The police cars passed by a 7-1 margin, with Mayor John Sullivan casting the lone dissent, while the bus purchase passed unanimously.
The lone mystery about the police cars is how they’ll be purchased. The city was able to piggyback quotes awarded by other entities to get a financing rate of 1.48 percent for the police cars, and 1.67 percent for the buses.
However, Councilmember Chris Chulakes-Leetz asked if the city can just buy them outright instead of spreading the pain over five years while paying interest on top of that.
“Let’s buy them outright. The 1.5 percent sounds attractive, but banks are borrowing at 1 percent,” Leetz said. “That’s 15 times more for us to borrow. That’s the definition of insanity.”
Police Chief Jay Murphy said Leetz’s concerns were valid, saying the approval of the motion only starting the ball rolling.
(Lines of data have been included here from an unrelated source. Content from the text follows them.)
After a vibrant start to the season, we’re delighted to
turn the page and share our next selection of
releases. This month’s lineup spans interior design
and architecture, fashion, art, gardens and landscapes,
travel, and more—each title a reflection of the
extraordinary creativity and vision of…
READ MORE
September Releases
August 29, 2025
“We need this to figure out what to do,” Murphy said, noting that the cars to be replaced all have more than 100,000 miles and that the city hadn’t bought new cars since 2008.
Upon learning this, Sullivan presented an idea where the city could rebuild police cars. It was an idea Murphy wasn’t keen on.
“That’s serious money for cars this old. If it was so popular, big departments like Miami-Dade would be doing it,” Murphy said. “That’s throwing good money on top of bad cars.”
Murphy added that rebuilding cars wouldn’t increase fuel efficiency because it would mean putting in the old engine.
“If we don’t look at it, we’re not doing our job,” Sullivan said, noting that the Birmingham, Ala., police department rebuilt its cars and had much success.
As for the buses, McGrail said the move made sense because they would be bigger with better fuel economy.
Besides, the charter schools, which has always been good on debt payment with the city, wouldn’t be stuck with “back of the fleet” buses that broke down a lot and allow the schools to plan field trips.
“The buses will (pay for themselves) by year four and maintenance will go down significantly,” McGrail said.
Councilmember Derrick Donnell sponsored an ordinance to enter into a lease/purchase agreement with U.S. Bancorp for the money to pay for the vehicles. That will be voted on March 26.